From bartering to bulk-buying and bargain-hunting, people face a complicated task to get the most out of their pesos.

"It's become difficult to do all your shopping in the same place," says Augustina Saravia in front of the stalls at the weekly market in Nueva Pompeya, a Buenos Aires barrio of families on low to lower-middle incomes.

"You walk all day to try to find the best prices.

"Here tomatoes cost 50 pesos per kilogramme, at the greengrocer they cost 30," added Saravia, before heading off to the supermarket to check the prices there.

Most customers in the street market spent their time similarly, checking prices, moving on elsewhere to compare, and sometimes returning to where they started before finally making a purchase.

According to the INDEC national statistics bureau, inflation over the first eight months of 2018 was 24.3 percent, while it is expected to reach 30 percent by the end of September.

Oil has increased in price by 40 percent, eggs by 56 percent but flour has more than doubled in price (115 percent).

'Prices have gone up'

One method of keeping down the shopping bills is bulk-buying, something that is increasingly on offer in Argentina, although it is not always convenient.

Mother of four Vanessa Ledesma, who is training to be a nurse, traveled 40 minutes by bus south of Buenos Aires to reach a wholesaler – but it was worth it.

"For the price of a kilogramme of rice bought every day in my barrio, here I can buy two family packets that last the whole month," she said.

She comes once a week in search of the best prices.

This time, though, her shopping cart contains only four or five different products.

"I didn't buy much because the prices have gone up," she said.

During August alone, the price of tomatoes increased by 10 percent, chicken eight percent, potatoes seven: the list goes on.

It has all come about because of a crash in the value of the peso, which dropped 20 percent in just two days in August and is down around 50 percent since the start of the year.

The peso is affected by a crisis of confidence, with investors preferring to exchange their unstable pesos for the greater assurances the dollar offers.

But you can only exchange your savings if you have some.

"They all want dollars but they don't realise that those who carry the can are the poor who don't have dollars," said Ledesma.

Sugar for clothes

In an open space behind the Monte Grande train station some 40 kilometres from the capital in Buenos Aires Province, 28-year-old Tamara has gone to take part in a barter exchange.

An unemployed mother of a young girl, Tamara has brought some packets of sugar she bought in bulk a few months ago.

"This is how I get by, I haven't been to a supermarket in two months," she said after exchanging some sugar for pasta, tomatoes and clothes.

"I buy everything at the barter exchange, I go three times a week."

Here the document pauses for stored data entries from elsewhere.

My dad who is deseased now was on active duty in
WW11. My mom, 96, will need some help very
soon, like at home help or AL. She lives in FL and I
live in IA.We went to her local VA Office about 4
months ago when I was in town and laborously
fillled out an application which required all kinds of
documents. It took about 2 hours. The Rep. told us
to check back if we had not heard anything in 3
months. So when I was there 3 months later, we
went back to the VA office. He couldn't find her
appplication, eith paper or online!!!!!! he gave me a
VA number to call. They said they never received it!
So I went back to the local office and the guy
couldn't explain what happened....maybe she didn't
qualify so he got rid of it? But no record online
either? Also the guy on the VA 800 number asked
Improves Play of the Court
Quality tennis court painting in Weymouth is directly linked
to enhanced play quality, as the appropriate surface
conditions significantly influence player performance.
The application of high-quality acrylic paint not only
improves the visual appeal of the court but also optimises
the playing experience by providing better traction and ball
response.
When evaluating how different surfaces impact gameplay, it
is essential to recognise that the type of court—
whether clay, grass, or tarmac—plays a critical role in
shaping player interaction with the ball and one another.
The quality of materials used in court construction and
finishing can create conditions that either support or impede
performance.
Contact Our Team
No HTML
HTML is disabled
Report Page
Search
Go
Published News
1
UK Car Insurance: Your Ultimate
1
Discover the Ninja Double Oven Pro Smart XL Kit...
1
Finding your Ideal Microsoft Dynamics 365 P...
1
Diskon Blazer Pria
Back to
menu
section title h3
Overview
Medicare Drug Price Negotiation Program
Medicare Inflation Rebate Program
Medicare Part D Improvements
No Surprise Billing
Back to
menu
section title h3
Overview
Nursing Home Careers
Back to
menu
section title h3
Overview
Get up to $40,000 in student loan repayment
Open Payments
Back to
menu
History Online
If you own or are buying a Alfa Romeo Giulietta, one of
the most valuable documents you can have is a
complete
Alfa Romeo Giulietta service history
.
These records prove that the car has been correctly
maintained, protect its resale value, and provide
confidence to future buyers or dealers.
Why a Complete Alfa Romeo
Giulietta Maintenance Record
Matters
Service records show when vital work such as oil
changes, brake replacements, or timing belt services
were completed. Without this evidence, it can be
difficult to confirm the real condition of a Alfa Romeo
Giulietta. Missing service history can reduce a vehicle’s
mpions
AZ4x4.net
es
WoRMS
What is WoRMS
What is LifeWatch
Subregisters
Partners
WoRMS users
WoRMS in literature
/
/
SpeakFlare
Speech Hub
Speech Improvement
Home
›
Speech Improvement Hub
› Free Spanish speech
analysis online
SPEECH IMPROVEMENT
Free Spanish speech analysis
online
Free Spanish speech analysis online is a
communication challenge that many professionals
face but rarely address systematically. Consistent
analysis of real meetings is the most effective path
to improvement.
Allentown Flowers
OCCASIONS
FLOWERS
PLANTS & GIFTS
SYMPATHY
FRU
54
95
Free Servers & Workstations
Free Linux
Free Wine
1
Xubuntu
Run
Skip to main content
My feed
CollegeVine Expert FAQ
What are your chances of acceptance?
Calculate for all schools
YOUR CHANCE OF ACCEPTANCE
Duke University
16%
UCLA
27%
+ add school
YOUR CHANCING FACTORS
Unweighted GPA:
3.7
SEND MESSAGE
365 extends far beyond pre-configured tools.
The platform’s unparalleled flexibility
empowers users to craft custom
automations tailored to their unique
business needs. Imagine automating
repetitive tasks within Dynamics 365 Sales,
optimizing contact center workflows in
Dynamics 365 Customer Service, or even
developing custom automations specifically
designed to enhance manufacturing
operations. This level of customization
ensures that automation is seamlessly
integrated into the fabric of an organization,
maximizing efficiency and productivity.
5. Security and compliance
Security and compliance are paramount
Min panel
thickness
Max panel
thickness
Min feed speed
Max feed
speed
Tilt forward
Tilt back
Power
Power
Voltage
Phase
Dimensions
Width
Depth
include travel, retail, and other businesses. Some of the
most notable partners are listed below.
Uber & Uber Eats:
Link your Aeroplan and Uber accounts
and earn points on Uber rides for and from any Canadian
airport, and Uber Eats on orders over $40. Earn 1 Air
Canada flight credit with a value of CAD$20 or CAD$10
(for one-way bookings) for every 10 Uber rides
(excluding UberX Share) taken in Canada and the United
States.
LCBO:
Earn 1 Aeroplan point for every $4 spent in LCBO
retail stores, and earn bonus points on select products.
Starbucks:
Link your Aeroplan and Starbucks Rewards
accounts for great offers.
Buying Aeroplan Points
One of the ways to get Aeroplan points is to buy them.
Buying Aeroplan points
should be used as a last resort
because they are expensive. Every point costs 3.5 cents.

Barter exchanges first sprang up during the much worse 2001 economic crisis in Argentina and since then they never went away.

This year's problems have given them added impetus, aided by social media.

"We use Facebook to organise ourselves and allow members to receive requests and arrange concrete exchanges ... because some people travel an hour," said Miriam Silva, a Facebook group administrator who arranges a barter exchange at Monte Grande every Friday.

Once at the exchange, buyers – mostly women – are identified by numbered bibs or signs.

"We don't know each other, but we help each other," says Liliana Trobiano, 46, an auxiliary nurse brining up two children alone.

When it comes to medicines, the group has decided to set up a donation system rather than an exchange.

"We're also a solidarity network," says Silva.